Here is the mention of those lost, scattered people of the house of Israel. This is who the Messiah was first interested in retrieving as promised in Hosea and Ezekiel. Earlier in Matthew, when Jesus was sending out the Apostles to preach, he plainly told them to be on this mission too:

These twelve Jesus sent out, instructing them, "Go nowhere among the Gentiles and enter no town of the Samaritans, but go rather to the lost sheep of the house of Israel. (Matthew 10:5-6 ESV)

Their mission for that time was not to be unto anyone except these lost sheep of the house of Israel, again, in fulfillment of promises in Hosea and Ezekiel. So, the main focus of Christ’s work was to retrieve those lost sheep of Israel.

This is further seen as being the case when we can jump over into 1 Peter, where we see he is writing to these same dispersed people, the house of Israel:
Peter, an apostle of Jesus Christ, To those who are elect exiles of the Dispersion in Pontus, Galatia, Cappadocia, Asia, and Bithynia… (1 Peter 1:1 ESV)
And what does he say to these dispersed people of the house of Israel? He goes through the rest of chapter one showing them some of the plan of God in salvation, and then we get to chapter 2:

But you are a chosen race, a royal priesthood, a holy nation, a people for his own possession, that you may proclaim the excellencies of him who called you out of darkness into his marvelous light. Once you were not a people, but now you are God's people; once you had not received mercy, but now you have received mercy. (1 Peter 2:9-10 ESV)

Remember, in Hosea the children’s names, referring to the house of Israel were called no mercy and not a people, so Peter is directly addressing the promise of Hosea here with this same language. He states later in that same chapter to those same people:

For you were straying like sheep, but have now returned to the Shepherd and Overseer of your souls. (1 Peter 2:25)
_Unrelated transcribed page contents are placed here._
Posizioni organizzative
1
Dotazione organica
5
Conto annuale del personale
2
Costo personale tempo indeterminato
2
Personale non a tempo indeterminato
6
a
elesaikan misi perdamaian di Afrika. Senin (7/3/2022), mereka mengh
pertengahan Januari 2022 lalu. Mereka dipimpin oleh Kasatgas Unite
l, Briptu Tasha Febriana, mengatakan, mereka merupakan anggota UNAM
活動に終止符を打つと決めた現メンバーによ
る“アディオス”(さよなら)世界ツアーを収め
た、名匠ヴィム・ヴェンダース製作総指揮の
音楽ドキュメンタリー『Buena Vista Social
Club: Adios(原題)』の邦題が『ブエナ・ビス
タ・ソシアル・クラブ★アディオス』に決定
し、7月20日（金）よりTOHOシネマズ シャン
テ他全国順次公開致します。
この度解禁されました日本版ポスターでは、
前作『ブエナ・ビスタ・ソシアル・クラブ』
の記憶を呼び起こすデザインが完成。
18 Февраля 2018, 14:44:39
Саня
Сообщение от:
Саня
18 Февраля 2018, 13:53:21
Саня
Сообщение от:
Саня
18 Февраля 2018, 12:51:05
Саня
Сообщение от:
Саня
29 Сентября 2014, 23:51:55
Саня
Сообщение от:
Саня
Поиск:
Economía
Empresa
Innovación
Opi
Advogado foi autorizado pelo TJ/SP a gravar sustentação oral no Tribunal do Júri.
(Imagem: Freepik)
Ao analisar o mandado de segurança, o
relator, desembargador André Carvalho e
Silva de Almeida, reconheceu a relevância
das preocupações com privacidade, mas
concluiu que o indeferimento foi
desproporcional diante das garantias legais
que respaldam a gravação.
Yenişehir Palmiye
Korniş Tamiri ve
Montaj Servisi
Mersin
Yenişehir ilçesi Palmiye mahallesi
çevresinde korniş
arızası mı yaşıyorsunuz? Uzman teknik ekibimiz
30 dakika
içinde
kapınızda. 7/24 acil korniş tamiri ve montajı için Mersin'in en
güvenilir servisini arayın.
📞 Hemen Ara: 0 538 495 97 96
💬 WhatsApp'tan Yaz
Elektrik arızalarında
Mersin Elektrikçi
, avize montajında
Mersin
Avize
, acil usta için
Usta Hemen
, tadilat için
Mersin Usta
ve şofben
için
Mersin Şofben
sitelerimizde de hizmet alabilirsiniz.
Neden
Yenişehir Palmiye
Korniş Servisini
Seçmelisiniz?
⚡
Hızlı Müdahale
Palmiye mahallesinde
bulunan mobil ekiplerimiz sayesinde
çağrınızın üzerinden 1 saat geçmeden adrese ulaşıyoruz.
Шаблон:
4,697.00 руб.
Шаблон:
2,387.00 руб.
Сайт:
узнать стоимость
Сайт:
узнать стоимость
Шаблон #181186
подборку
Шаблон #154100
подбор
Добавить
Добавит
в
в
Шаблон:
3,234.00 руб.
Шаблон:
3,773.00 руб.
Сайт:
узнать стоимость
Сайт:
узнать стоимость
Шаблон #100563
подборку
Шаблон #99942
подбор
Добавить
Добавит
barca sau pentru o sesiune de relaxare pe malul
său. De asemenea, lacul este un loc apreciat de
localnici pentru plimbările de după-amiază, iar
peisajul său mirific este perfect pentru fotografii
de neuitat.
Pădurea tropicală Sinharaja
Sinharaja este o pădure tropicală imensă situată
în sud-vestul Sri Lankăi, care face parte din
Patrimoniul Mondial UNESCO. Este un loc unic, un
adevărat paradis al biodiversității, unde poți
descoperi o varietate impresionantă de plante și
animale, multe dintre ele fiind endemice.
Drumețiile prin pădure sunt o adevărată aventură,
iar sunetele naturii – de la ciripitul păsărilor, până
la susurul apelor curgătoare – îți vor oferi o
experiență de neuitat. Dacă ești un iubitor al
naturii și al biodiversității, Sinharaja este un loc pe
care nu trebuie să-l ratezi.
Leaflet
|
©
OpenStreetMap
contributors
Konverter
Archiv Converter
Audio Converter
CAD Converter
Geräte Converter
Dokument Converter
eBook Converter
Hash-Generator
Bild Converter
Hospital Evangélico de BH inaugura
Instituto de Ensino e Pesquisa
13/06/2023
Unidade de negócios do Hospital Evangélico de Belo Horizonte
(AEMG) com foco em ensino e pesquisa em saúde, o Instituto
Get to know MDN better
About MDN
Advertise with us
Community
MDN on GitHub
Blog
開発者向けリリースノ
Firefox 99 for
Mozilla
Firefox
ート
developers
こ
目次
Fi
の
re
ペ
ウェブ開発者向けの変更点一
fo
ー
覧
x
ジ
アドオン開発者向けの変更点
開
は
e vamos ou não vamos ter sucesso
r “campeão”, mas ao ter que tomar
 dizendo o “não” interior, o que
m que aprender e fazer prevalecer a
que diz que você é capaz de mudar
There is so many more areas we could cover to see this, but let this be an introduction to show that technically, the term “lost” as it is used in Scripture is used as a focus to the ending of the story of the restoration of the ten tribes that had been lost from the covenant. They were previously cast out and dispersed among the heathen nations – but the good news is, the time had come where under the early ministry of the Jesus and the Apostles, they were being brought back in to the fold, into the new covenant, under their shepherd Messiah. The remnant from all twelve tribes were being brought back into one new tribe which was later combined with the entrance of people from the heathen nations, and now, as Gal. 3 tells us, in this new people in Christ, there are “neither Jew nor Greek, there is neither slave nor free, there is no male and female, for you are all one in Christ Jesus.”